* WORK TO BE COMPLETED *
Please copy the records below word for word, leaving out the pictures.

* INPUT DATA *
[Start of Attachment]

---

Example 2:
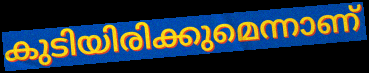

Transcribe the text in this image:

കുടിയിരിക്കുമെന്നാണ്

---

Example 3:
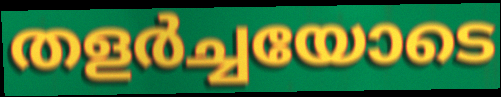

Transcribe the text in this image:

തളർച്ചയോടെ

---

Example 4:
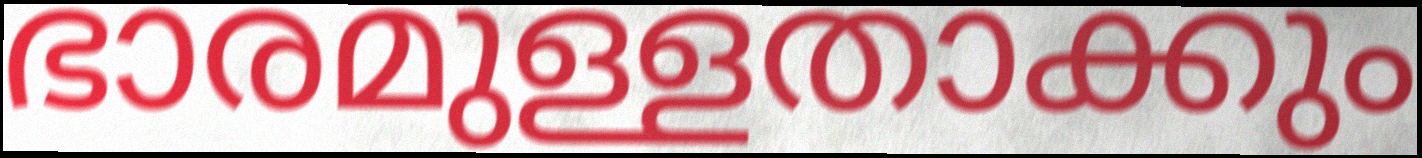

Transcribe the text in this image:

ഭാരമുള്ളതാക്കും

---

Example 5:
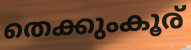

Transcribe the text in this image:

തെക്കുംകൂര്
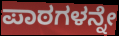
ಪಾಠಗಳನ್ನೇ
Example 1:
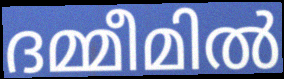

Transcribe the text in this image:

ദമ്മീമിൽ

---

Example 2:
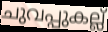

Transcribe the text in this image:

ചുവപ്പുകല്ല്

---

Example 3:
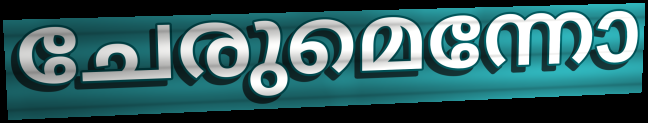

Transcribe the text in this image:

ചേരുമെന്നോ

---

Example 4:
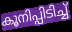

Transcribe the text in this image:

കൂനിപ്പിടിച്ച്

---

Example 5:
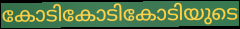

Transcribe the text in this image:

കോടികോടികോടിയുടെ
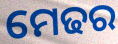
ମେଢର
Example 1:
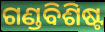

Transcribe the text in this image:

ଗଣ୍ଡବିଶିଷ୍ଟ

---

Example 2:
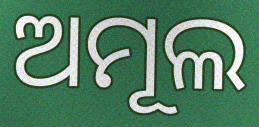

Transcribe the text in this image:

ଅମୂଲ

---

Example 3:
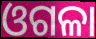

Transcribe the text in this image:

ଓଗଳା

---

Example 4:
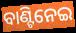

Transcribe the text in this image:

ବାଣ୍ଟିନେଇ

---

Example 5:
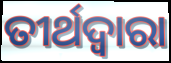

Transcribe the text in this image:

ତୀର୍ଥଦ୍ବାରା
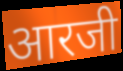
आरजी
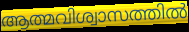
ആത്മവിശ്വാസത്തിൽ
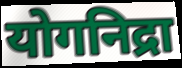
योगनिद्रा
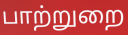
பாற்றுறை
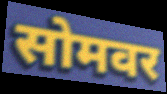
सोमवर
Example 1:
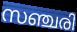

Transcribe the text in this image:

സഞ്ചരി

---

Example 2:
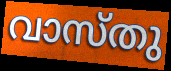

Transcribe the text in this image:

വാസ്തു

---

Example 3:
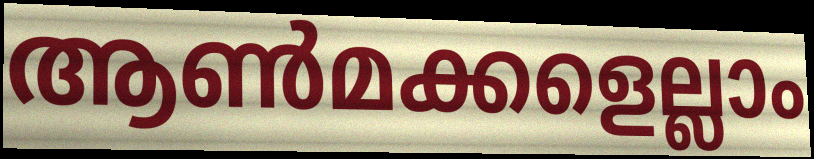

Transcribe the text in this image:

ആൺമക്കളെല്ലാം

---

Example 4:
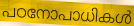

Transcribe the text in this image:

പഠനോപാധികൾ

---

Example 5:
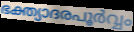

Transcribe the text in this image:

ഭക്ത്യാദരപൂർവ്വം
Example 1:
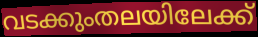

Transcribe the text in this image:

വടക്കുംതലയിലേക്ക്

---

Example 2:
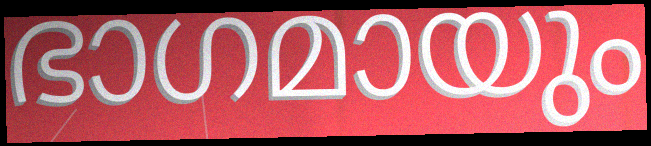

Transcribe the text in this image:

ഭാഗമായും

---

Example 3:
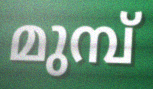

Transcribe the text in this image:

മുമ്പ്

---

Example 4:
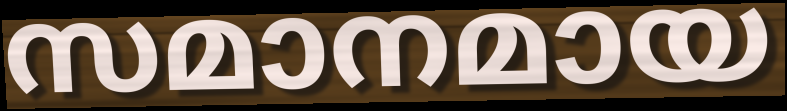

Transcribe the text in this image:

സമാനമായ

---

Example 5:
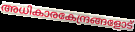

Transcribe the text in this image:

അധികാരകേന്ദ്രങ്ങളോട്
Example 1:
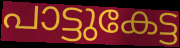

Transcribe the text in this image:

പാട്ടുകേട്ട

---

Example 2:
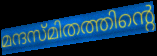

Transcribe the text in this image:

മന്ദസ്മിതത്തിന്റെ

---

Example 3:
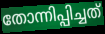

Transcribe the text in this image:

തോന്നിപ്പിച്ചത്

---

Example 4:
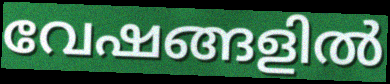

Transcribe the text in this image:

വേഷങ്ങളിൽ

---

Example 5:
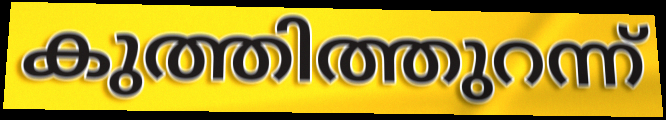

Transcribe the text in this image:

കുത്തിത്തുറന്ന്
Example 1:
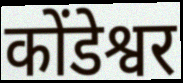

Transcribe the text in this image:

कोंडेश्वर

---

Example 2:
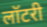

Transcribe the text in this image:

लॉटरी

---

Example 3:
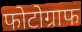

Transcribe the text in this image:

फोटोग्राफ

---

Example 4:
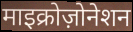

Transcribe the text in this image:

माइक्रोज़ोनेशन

[End of Attachment]

* RESULT *
---

Example 2:

Transcribe the text in this image:

കുടിയിരിക്കുമെന്നാണ്

---

Example 3:

Transcribe the text in this image:

തളർച്ചയോടെ

---

Example 4:

Transcribe the text in this image:

ഭാരമുള്ളതാക്കും

---

Example 5:

Transcribe the text in this image:

തെക്കുംകൂര്
ಪಾಠಗಳನ್ನೇ
Example 1:

Transcribe the text in this image:

ദമ്മീമിൽ

---

Example 2:

Transcribe the text in this image:

ചുവപ്പുകല്ല്

---

Example 3:

Transcribe the text in this image:

ചേരുമെന്നോ

---

Example 4:

Transcribe the text in this image:

കൂനിപ്പിടിച്ച്

---

Example 5:

Transcribe the text in this image:

കോടികോടികോടിയുടെ
ମେଢର
Example 1:

Transcribe the text in this image:

ଗଣ୍ଡବିଶିଷ୍ଟ

---

Example 2:

Transcribe the text in this image:

ଅମୂଲ

---

Example 3:

Transcribe the text in this image:

ଓଗଳା

---

Example 4:

Transcribe the text in this image:

ବାଣ୍ଟିନେଇ

---

Example 5:

Transcribe the text in this image:

ତୀର୍ଥଦ୍ବାରା
आरजी
ആത്മവിശ്വാസത്തിൽ
योगनिद्रा
பாற்றுறை
सोमवर
Example 1:

Transcribe the text in this image:

സഞ്ചരി

---

Example 2:

Transcribe the text in this image:

വാസ്തു

---

Example 3:

Transcribe the text in this image:

ആൺമക്കളെല്ലാം

---

Example 4:

Transcribe the text in this image:

പഠനോപാധികൾ

---

Example 5:

Transcribe the text in this image:

ഭക്ത്യാദരപൂർവ്വം
Example 1:

Transcribe the text in this image:

വടക്കുംതലയിലേക്ക്

---

Example 2:

Transcribe the text in this image:

ഭാഗമായും

---

Example 3:

Transcribe the text in this image:

മുമ്പ്

---

Example 4:

Transcribe the text in this image:

സമാനമായ

---

Example 5:

Transcribe the text in this image:

അധികാരകേന്ദ്രങ്ങളോട്
Example 1:

Transcribe the text in this image:

പാട്ടുകേട്ട

---

Example 2:

Transcribe the text in this image:

മന്ദസ്മിതത്തിന്റെ

---

Example 3:

Transcribe the text in this image:

തോന്നിപ്പിച്ചത്

---

Example 4:

Transcribe the text in this image:

വേഷങ്ങളിൽ

---

Example 5:

Transcribe the text in this image:

കുത്തിത്തുറന്ന്
Example 1:

Transcribe the text in this image:

कोंडेश्वर

---

Example 2:

Transcribe the text in this image:

लॉटरी

---

Example 3:

Transcribe the text in this image:

फोटोग्राफ

---

Example 4:

Transcribe the text in this image:

माइक्रोज़ोनेशन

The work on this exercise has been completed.